[v2,1/3] objtool: Make objtool check actually fatal upon fatal errors

Message ID 20231213134303.2302285-2-dimitri.ledkov@canonical.com
State New
Headers
Series [v2,1/3] objtool: Make objtool check actually fatal upon fatal errors |

Commit Message

Dimitri John Ledkov Dec. 13, 2023, 1:43 p.m. UTC
  Currently function calls within check() are sensitive to fatal errors
(negative return codes) and abort execution prematurely. However, in
all such cases the check() function still returns 0, and thus
resulting in a successful kernel build.

The only correct code paths were the ones that escpae the control flow
with `return ret`.

Make the check() function return `ret` status code, and make all
negative return codes goto that instruction. This makes fatal errors
(not warnings) from various function calls actually fail the
build. E.g. if create_retpoline_sites_sections() fails to create elf
section pair retpoline_sites the tool now exits with an error code.

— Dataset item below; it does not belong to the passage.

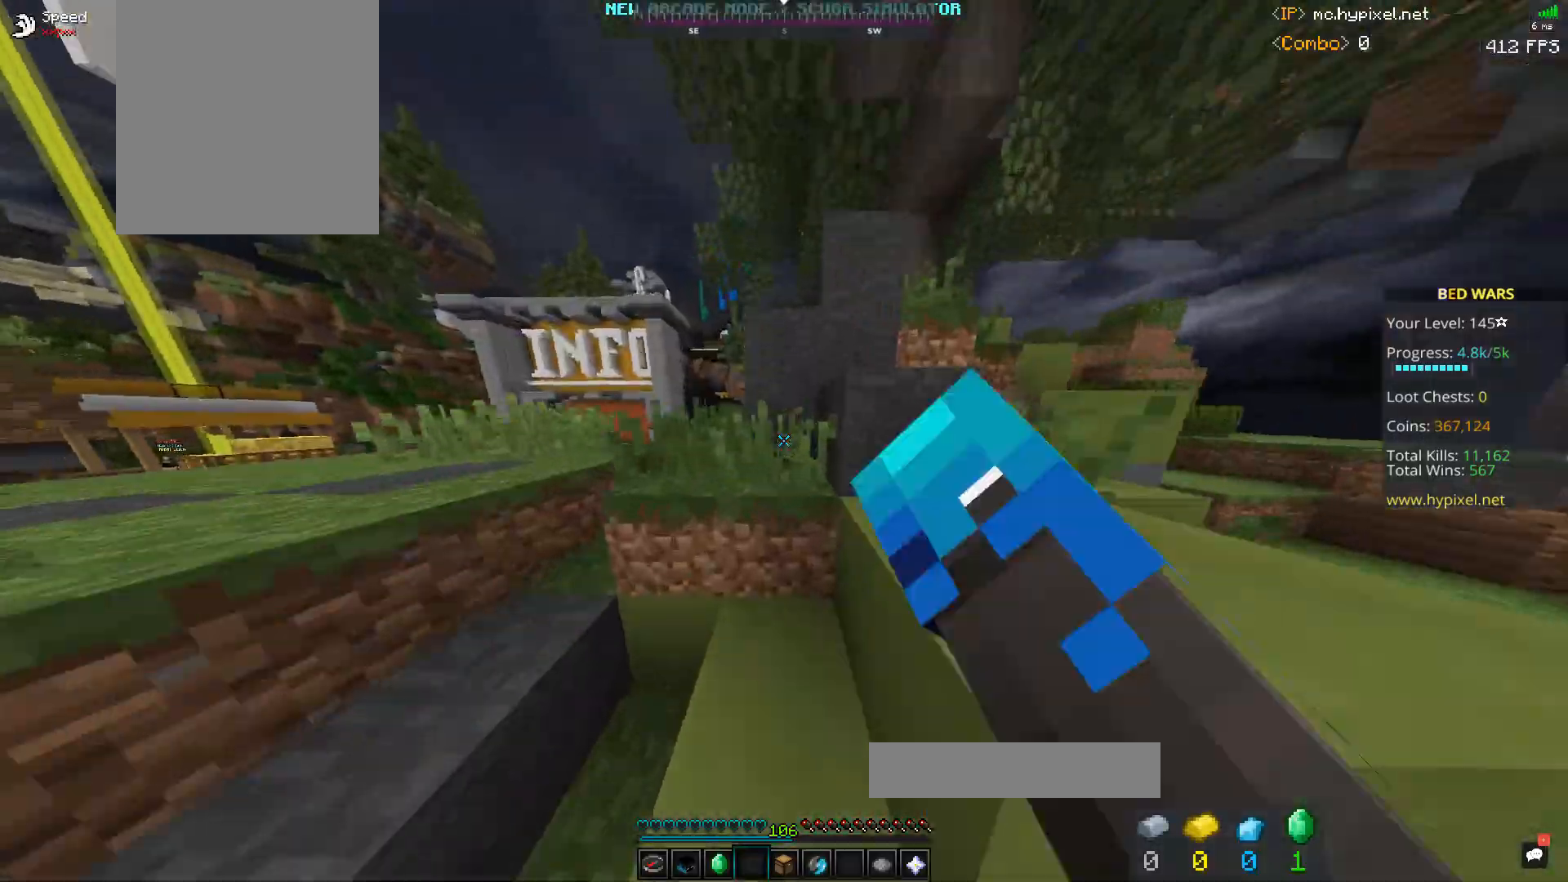
{"keys": ["a", "space", "w"], "mouse": ["left"], "events": [[67, "a", "down"], [100, "mouse_left", "up"], [167, "mouse_left", "down"], [300, "mouse_left", "up"], [400, "mouse_left", "down"]]}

Signed-off-by: Dimitri John Ledkov <dimitri.ledkov@canonical.com>
---
 tools/objtool/check.c | 17 +++++++----------
 1 file changed, 7 insertions(+), 10 deletions(-)
  

Comments

Ingo Molnar Jan. 8, 2024, 9:15 a.m. UTC | #1
* Dimitri John Ledkov <dimitri.ledkov@canonical.com> wrote:

> Currently function calls within check() are sensitive to fatal errors
> (negative return codes) and abort execution prematurely. However, in
> all such cases the check() function still returns 0, and thus
> resulting in a successful kernel build.
> 
> The only correct code paths were the ones that escpae the control flow
> with `return ret`.
> 
> Make the check() function return `ret` status code, and make all
> negative return codes goto that instruction. This makes fatal errors
> (not warnings) from various function calls actually fail the
> build. E.g. if create_retpoline_sites_sections() fails to create elf
> section pair retpoline_sites the tool now exits with an error code.
> 
> Signed-off-by: Dimitri John Ledkov <dimitri.ledkov@canonical.com>

So, is this not expected to be the case anymore:

>  out:
> -	/*
> -	 *  For now, don't fail the kernel build on fatal warnings.  These
> -	 *  errors are still fairly common due to the growing matrix of
> -	 *  supported toolchains and their recent pace of change.
> -	 */
> -	return 0;

?

How about making it only fatal if CONFIG_WERROR=y, ie. an analogue to our 
treatment of compiler warnings?

Thanks,

	Ingo
  
Josh Poimboeuf Jan. 9, 2024, 7:24 p.m. UTC | #2
On Mon, Jan 08, 2024 at 10:15:34AM +0100, Ingo Molnar wrote:
> 
> * Dimitri John Ledkov <dimitri.ledkov@canonical.com> wrote:
> 
> > Currently function calls within check() are sensitive to fatal errors
> > (negative return codes) and abort execution prematurely. However, in
> > all such cases the check() function still returns 0, and thus
> > resulting in a successful kernel build.
> > 
> > The only correct code paths were the ones that escpae the control flow
> > with `return ret`.
> > 
> > Make the check() function return `ret` status code, and make all
> > negative return codes goto that instruction. This makes fatal errors
> > (not warnings) from various function calls actually fail the
> > build. E.g. if create_retpoline_sites_sections() fails to create elf
> > section pair retpoline_sites the tool now exits with an error code.
> > 
> > Signed-off-by: Dimitri John Ledkov <dimitri.ledkov@canonical.com>
> 
> So, is this not expected to be the case anymore:
> 
> >  out:
> > -	/*
> > -	 *  For now, don't fail the kernel build on fatal warnings.  These
> > -	 *  errors are still fairly common due to the growing matrix of
> > -	 *  supported toolchains and their recent pace of change.
> > -	 */
> > -	return 0;
> 
> ?
> 
> How about making it only fatal if CONFIG_WERROR=y, ie. an analogue to our 
> treatment of compiler warnings?

Objtool has two classes of warnings:

1) "fatal"

   - allocation failures
   - CFG recreation failures
   - annotation parsing errors
   - other objtool bugs

2) non-"fatal":

  - missing security features (retpolines, IBT, SLS INT3)
  - unreachable instructions (note this warning may indicate more
    serious issues like an incomplete or buggy objtool CFG)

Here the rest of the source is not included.